Erste weibliche Präsidentin in 700-jähriger Geschichte
Kesting statt Kroiß: Diese Frau rückt jetzt an die Spitze des Traunsteiner Landgerichts
Frauen haben am Traunsteiner Landgericht immer mehr das Sagen - Anja Kesting ist jetzt neue Präsidentin, damit gibt es sogar eine weibliche Doppelspitze. Sie beerbt Ludwig Kroiß, gegen den derzeit ein Strafbefehlsverfahren läuft. Wir haben mit Kesting über die Herausforderungen der Traunsteiner Justiz gesprochen.
Traunstein/Südostbayern - Das Traunsteiner Landgericht wird immer weiblicher: Schon auf 70 Prozent der Mitarbeiter trifft das zu und auch bei den Richtern sind die Frauen in der Mehrheit. Jetzt spiegelt sich das Geschlechterverhältnis auch an der Spitze des Gerichts wider. Anja Kesting ist seit 16. April neue Präsidentin des Traunsteiner Landgerichts. Und auch das Amt der Vizepräsidentin ist mit Andrea Titz weiblich besetzt. „Damit bin ich die erste Frau in der rund 700-jährigen Geschichte des Landgerichts“, sagt Kesting im Gespräch mit chiemgau24.de nicht ganz ohne Stolz.
Insgesamt rund 700 Mitarbeiter an den heimischen Gerichten
Kesting leitet eine Riesenbehörde: Denn sie führt nicht nur die rund 170 Mitarbeiter am Landgericht selbst, sondern hat in ihrem Zuständigkeitsbereich auch noch die fünf Amtsgerichte in Rosenheim, Mühldorf, Altötting, Laufen und Traunstein unter sich - weitere 536 Mitarbeiter sind dort beschäftigt. Geht es nach Kesting, ist die Zahl aber noch deutlich zu niedrig: „Vor allem bei den Strafverfahren stehen wir unter einer sehr hohen Belastung.“ Und wenn Polizei und Staatsanwaltschaft nach und nach personell aufgestockt werden, sollten in der Folge auch die Gerichte gestärkt werden. Allein voriges Jahr gingen am Landgericht insgesamt knapp 6000 Verfahren ein.

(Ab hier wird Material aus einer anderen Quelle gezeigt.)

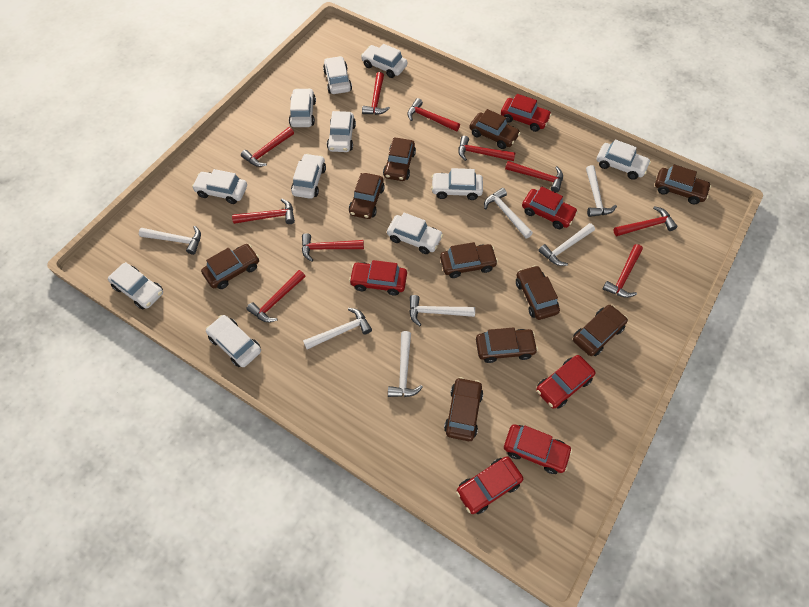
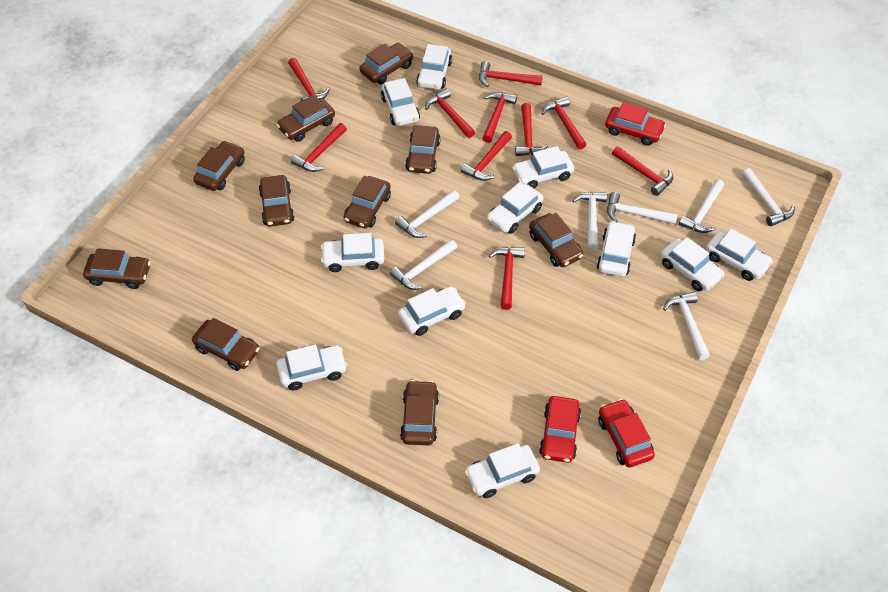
red car: 6 -> 3

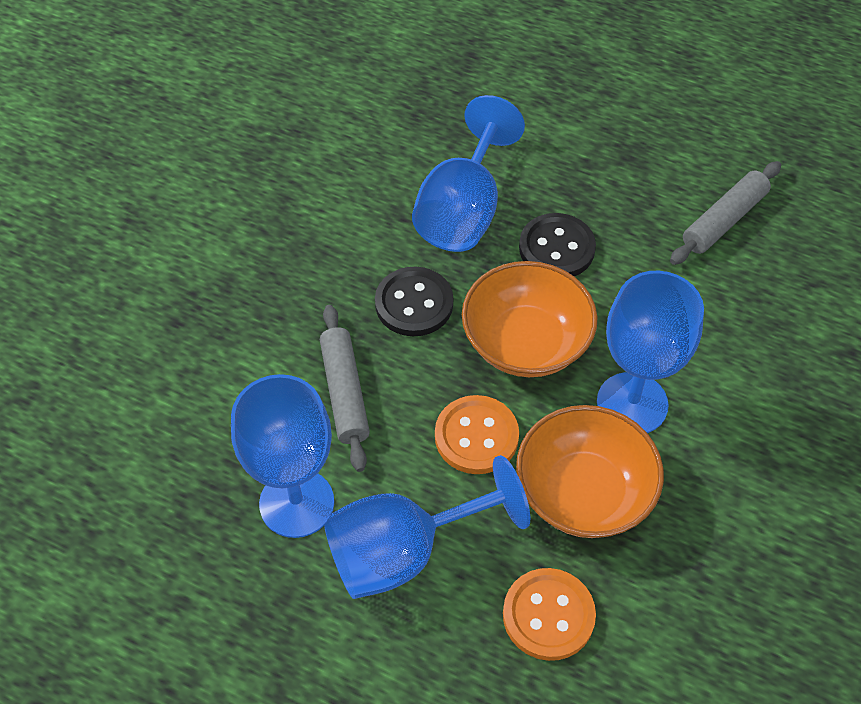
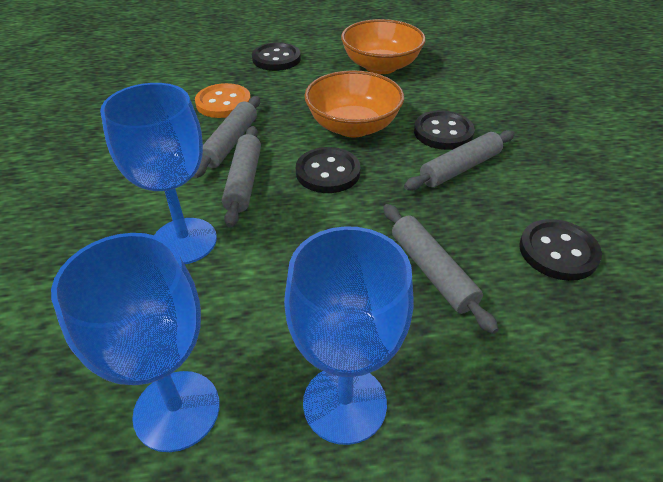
black button: 2 -> 4
blue goblet: 4 -> 3
grey rolling pin: 2 -> 4
orange button: 2 -> 1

Die 61-Jährige stammt eigentlich aus Nordrhein-Westfalen, lebt aber bereits seit 25 Jahren im Chiemgau: „Bei meiner ersten Fahrt vom Bernauer Berg hinunter wusste ich: ‚Hier bin ich und hier bleib‘ ich‘.“ Ihr Studium der Rechtswissenschaft schloss Kesting 1990 in Würzburg ab, zwischen 2001 und 2008 war sie schon einmal Richterin in Traunstein. Später fungierte sie als Pressesprecherin am Bundesverfassungsgericht, leitete Verhandlungen am Oberlandesgericht und war zuletzt Direktorin am Rosenheimer Amtsgericht.
Mit Kesting soll jetzt wieder Ruhe an die Spitze des Landgerichts einkehren. Denn ihr Vorgänger im Amt, Ludwig Kroiß, sorgte jüngst für Negativschlagzeilen: Gegen ihn wurden Vorwürfe der sexuellen Belästigung laut. Am Amtsgericht München läuft ein Strafbefehlsverfahren. Kroiß bestreitet die Vorwürfe, gilt derweil als unschuldig. Bereits im Oktober wurde er aber vom Dienst vorläufig suspendiert. Ludwig Kroiß‘ Nachfolgerin will sich zum Thema nicht groß äußern. Die Stimmung in der Behörde sei gut. Und das Vertrauen der Menschen gewinne man über die Art und Weise, wie Prozesse geführt werden. „Das hängt nicht von Einzelverfahren ab.“
Kommt ein Neubau am Landgericht in Sicht?
Auch selbst sitzt Kesting noch am Richterpult, als Mitglied der Beschwerdekammer. „Da geht es um Beschwerden bei Betreuungsverfahren, Abschiebungshaft oder Zwangsvollstreckungen.“ In erster Linie liegen ihr Aufgaben aber in der Personalführung. „Und wir müssen unsere Raumnot beheben.“ Zivilverfahren müssen teils schon in Verwaltungszimmern verhandelt werden, bei einem großen Schleuserprozess ging man wegen Platzmangels nach München. Das Gebäude mit den Verhandlungssälen in Traunstein stammt noch aus den 1960ern. Wann macht der Freistaat Geld für einen Neubau locker? Das nächste dicke Brett, das Kesting zu bohren hat.